**EXERCISE PASSAGE:**
# SKYRAY EDX 3000 MANUAL?



## Anonymous (Jan 1, 2010)

Hi all,

I recently purchased a second hand SKYRAY EDX 3000 system, but the previous owner did not have the instruction manual. Anyone out there know a source (other than Skyray company) where I might be able to acquire an electronic copy?

Thanks - - Rob


----------



## patnor1011 (Jan 1, 2010)

this is what I have found:
http://milleniumgoldsystems.com/edx3000.doc


----------



## Anonymous (Jan 1, 2010)

Yep....that's all I have found also. Not easy to locate anything online other than that overview. Thanks.


----------



## jimdoc (Jan 1, 2010)

Would the pdf on this page help?
http://www.worldoftest.com/edx3000.htm


----------



## Anonymous (Jan 3, 2010)

Thanks for that link Jim. It does provide more than I have, but still need some concrete operating guidelines. I will continue to google other sources and see what I can find. Thanks again!


----------



## jimdoc (Jan 3, 2010)

**EXERCISES TO COMPLETE:**
(a) Answer these questions about the forum thread on the Skyray EDX 3000 manual:
(i) What did the previous owner of the system not have?
(ii) Which link did patnor1011 post?
(iii) After following jimdoc's link, what does Rob say he still needs?
(b) Carry on the forum thread about the Skyray EDX 3000 manual from the point where it stops.

**SUPPLIED MATERIAL:**
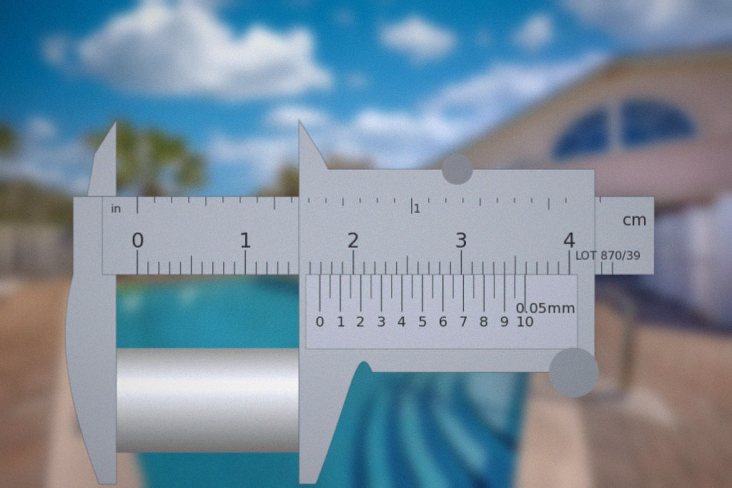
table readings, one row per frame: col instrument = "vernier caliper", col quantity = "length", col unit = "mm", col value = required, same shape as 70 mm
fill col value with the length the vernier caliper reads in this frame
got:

**ANSWERS PROVIDED:**
(a)
(i) The instruction manual.
(ii) http://milleniumgoldsystems.com/edx3000.doc
(iii) Some concrete operating guidelines.

(b)
Maybe you could request a copy of the manual from the company in the pdf? They have a telephone number in there. Just tell them you are very interested in buying one, but want to know how to use it to make sure it is what you need.
Jim


----------



## mattafc (May 30, 2011)

Does anyone have any experiance of dealing with Skyray? I contatced them with regard to purchasing an EDX machine and have been put onto an associate as I am oversea's and appear to be dealing with someone in China who has offered me a machine at a knockdown price.

Is this 'normal'. As I went through the main Skyray website I would expect it to be legit, but something just doesn't feel right!!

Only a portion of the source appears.